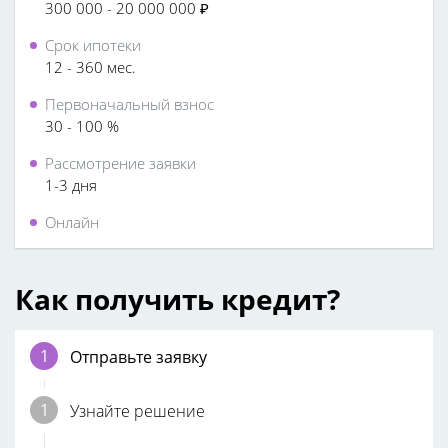
300 000 - 20 000 000 ₽
Срок ипотеки
12 - 360 мес.
Первоначальный взнос
30 - 100 %
Рассмотрение заявки
1-3 дня
Онлайн
Как получить кредит?
Отправьте заявку
Узнайте решение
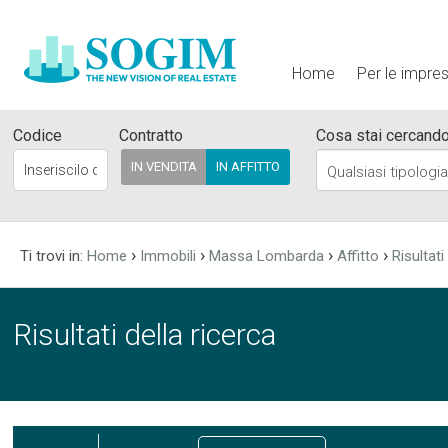
Home
Per le impre
Codice
Contratto
Cosa stai cercand
IN VENDITA
IN AFFITTO
Qualsiasi tipologi
›
›
›
›
Ti trovi in:
Home
Immobili
Massa Lombarda
Affitto
Risultati
Risultati della ricerca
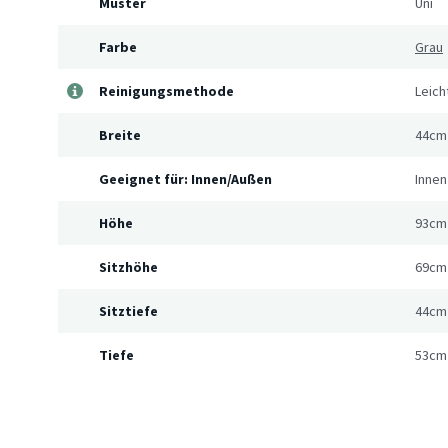
Muster
Uni
Farbe
Grau
Reinigungsmethode
Leich
Breite
44cm
Geeignet für: Innen/Außen
Innen
Höhe
93cm
Sitzhöhe
69cm
Sitztiefe
44cm
Tiefe
53cm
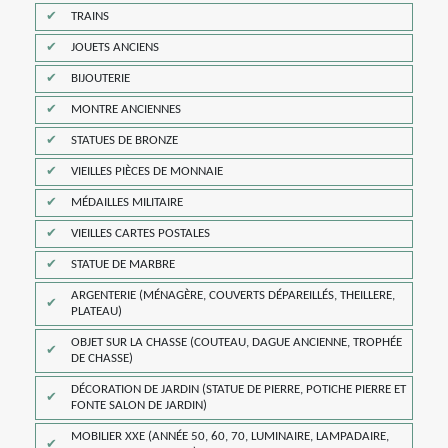
TRAINS
JOUETS ANCIENS
BIJOUTERIE
MONTRE ANCIENNES
STATUES DE BRONZE
VIEILLES PIÈCES DE MONNAIE
MÉDAILLES MILITAIRE
VIEILLES CARTES POSTALES
STATUE DE MARBRE
ARGENTERIE (MÉNAGÈRE, COUVERTS DÉPAREILLÉS, THEILLERE,
PLATEAU)
OBJET SUR LA CHASSE (COUTEAU, DAGUE ANCIENNE, TROPHÉE
DE CHASSE)
DÉCORATION DE JARDIN (STATUE DE PIERRE, POTICHE PIERRE ET
FONTE SALON DE JARDIN)
MOBILIER XXE (ANNÉE 50, 60, 70, LUMINAIRE, LAMPADAIRE,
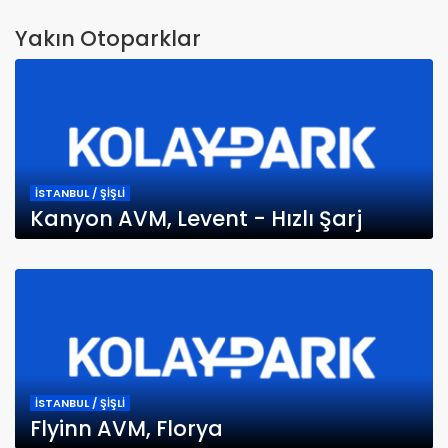
Yakın Otoparklar
İSTANBUL / ŞİŞLİ
Kanyon AVM, Levent - Hızlı Şarj
İSTANBUL / ŞİŞLİ
Flyinn AVM, Florya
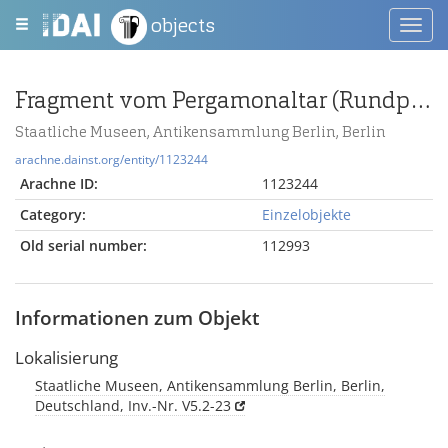
objects
Toggl
navig
Fragment vom Pergamonaltar (Rundplastik oder Relief); Berlin:Relief / Statue (?), Gewandstück
Staatliche Museen, Antikensammlung Berlin, Berlin
arachne.dainst.org/entity/1123244
Arachne ID:
1123244
Category:
Einzelobjekte
Old serial number:
112993
Informationen zum Objekt
Lokalisierung
Staatliche Museen, Antikensammlung Berlin, Berlin,
Deutschland, Inv.-Nr. V5.2-23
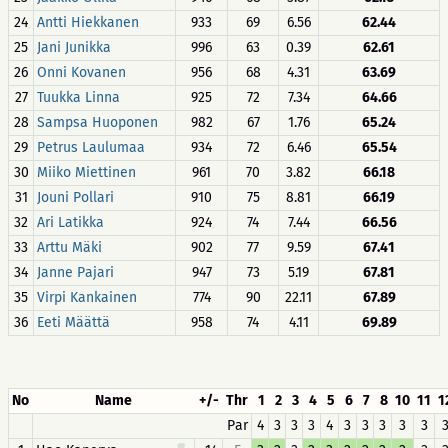
24
Antti Hiekkanen
933
69
6.56
62.44
25
Jani Junikka
996
63
0.39
62.61
26
Onni Kovanen
956
68
4.31
63.69
27
Tuukka Linna
925
72
7.34
64.66
28
Sampsa Huoponen
982
67
1.76
65.24
29
Petrus Laulumaa
934
72
6.46
65.54
30
Miiko Miettinen
961
70
3.82
66.18
31
Jouni Pollari
910
75
8.81
66.19
32
Ari Latikka
924
74
7.44
66.56
33
Arttu Mäki
902
77
9.59
67.41
34
Janne Pajari
947
73
5.19
67.81
35
Virpi Kankainen
774
90
22.11
67.89
36
Eeti Määttä
958
74
4.11
69.89
No
Name
+/-
Thr
1
2
3
4
5
6
7
8
10
11
1
Par
4
3
3
3
4
3
3
3
3
3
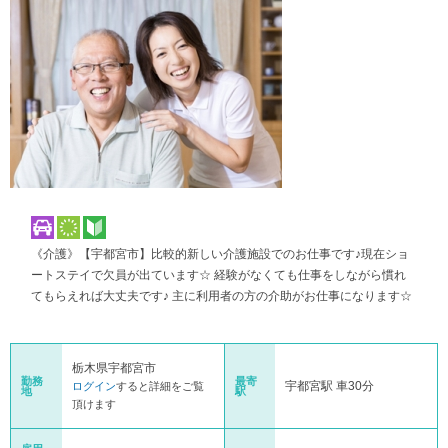
《介護》【宇都宮市】比較的新しい介護施設でのお仕事です♪現在ショ
ートステイで欠員が出ています☆ 経験がなくても仕事をしながら慣れ
てもらえれば大丈夫です♪ 主に利用者の方の介助がお仕事になります☆
栃木県宇都宮市
勤務
最寄
宇都宮駅 車30分
ログイン
すると詳細をご覧
地
駅
頂けます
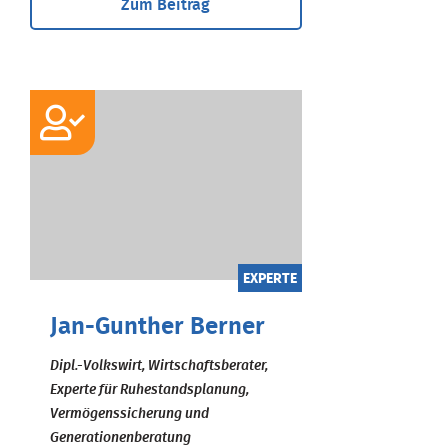
Zum Beitrag
EXPERTE
Jan-Gunther Berner
Dipl.-Volkswirt, Wirtschaftsberater,
Experte für Ruhestandsplanung,
Vermögenssicherung und
Generationenberatung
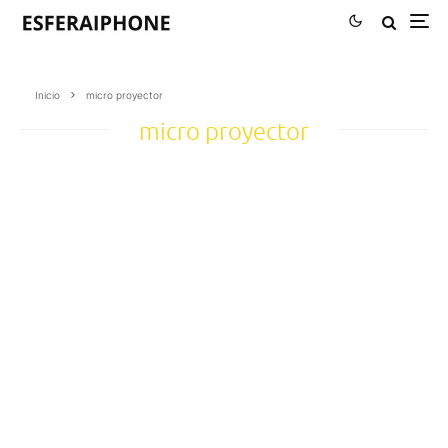
Inicio
micro proyector
micro proyector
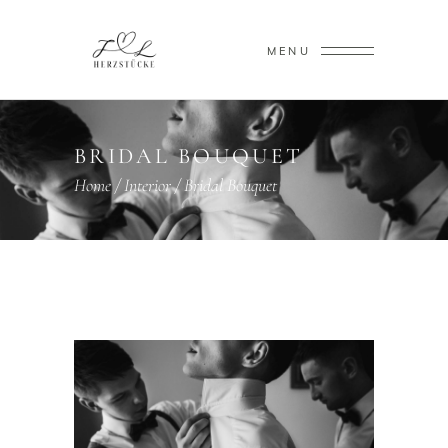
MENU
BRIDAL BOUQUET
Home
/
Interior
/
Bridal Bouquet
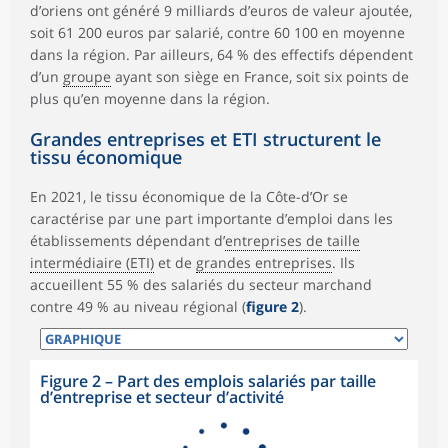
d’oriens ont généré 9 milliards d’euros de valeur ajoutée,
soit 61 200 euros par salarié, contre 60 100 en moyenne
dans la région. Par ailleurs, 64 % des effectifs dépendent
d’un
groupe
ayant son siège en France, soit six points de
plus qu’en moyenne dans la région.
Grandes entreprises et ETI structurent le
tissu économique
En 2021, le tissu économique de la Côte-d’Or se
caractérise par une part importante d’emploi dans les
établissements dépendant d’
entreprises de taille
intermédiaire (ETI)
et de
grandes entreprises
. Ils
accueillent 55 % des salariés du secteur marchand
contre 49 % au niveau régional (
figure 2
).
Figure 2
–
Part des emplois salariés par taille
d’entreprise et secteur d’activité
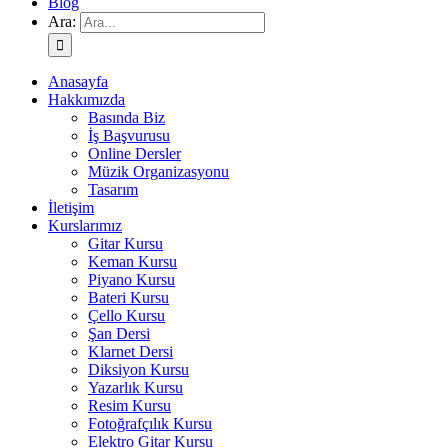
Blog
Ara:
Anasayfa
Hakkımızda
Basında Biz
İş Başvurusu
Online Dersler
Müzik Organizasyonu
Tasarım
İletişim
Kurslarımız
Gitar Kursu
Keman Kursu
Piyano Kursu
Bateri Kursu
Çello Kursu
Şan Dersi
Klarnet Dersi
Diksiyon Kursu
Yazarlık Kursu
Resim Kursu
Fotoğrafçılık Kursu
Elektro Gitar Kursu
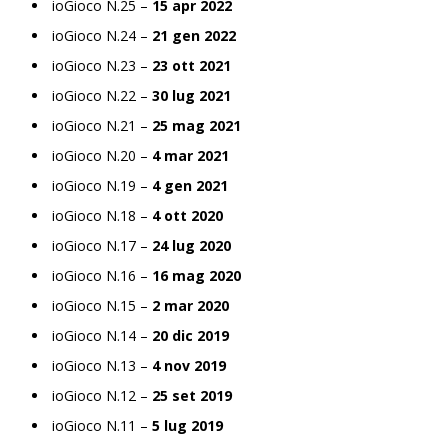
ioGioco N.25 –
15 apr 2022
ioGioco N.24 –
21 gen 2022
ioGioco N.23 –
23 ott 2021
ioGioco N.22 –
30 lug 2021
ioGioco N.21 –
25 mag 2021
ioGioco N.20 –
4 mar 2021
ioGioco N.19 –
4 gen 2021
ioGioco N.18 –
4 ott 2020
ioGioco N.17 –
24 lug 2020
ioGioco N.16 –
16 mag 2020
ioGioco N.15 –
2 mar 2020
ioGioco N.14 –
20 dic 2019
ioGioco N.13 –
4 nov 2019
ioGioco N.12 –
25 set 2019
ioGioco N.11 –
5 lug 2019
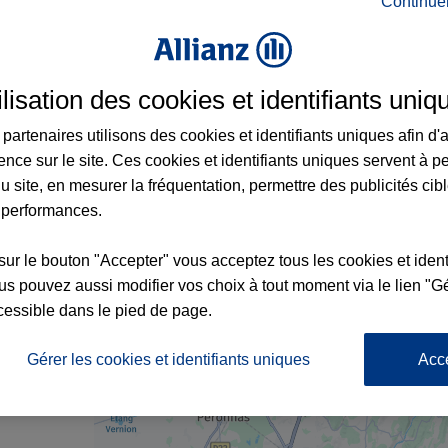
Continue
 à Montréal-la-Cluse et aux alentours : ad
ilisation des cookies et identifiants uniq
partenaires utilisons des cookies et identifiants uniques afin d'
ence sur le site. Ces cookies et identifiants uniques servent à p
u site, en mesurer la fréquentation, permettre des publicités cib
 performances.
sur le bouton "Accepter" vous acceptez tous les cookies et ident
7
s pouvez aussi modifier vos choix à tout moment via le lien "Gé
cessible dans le pied de page.
nce
Gérer les cookies et identifiants uniques
Acc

+ + + + + + +

→ **TASK DESCRIPTION**
Where the string "Risultati" turns up in a line of the data above, copy that whole line.

→ **SOLUTION**
Risultati
Risultati della ricerca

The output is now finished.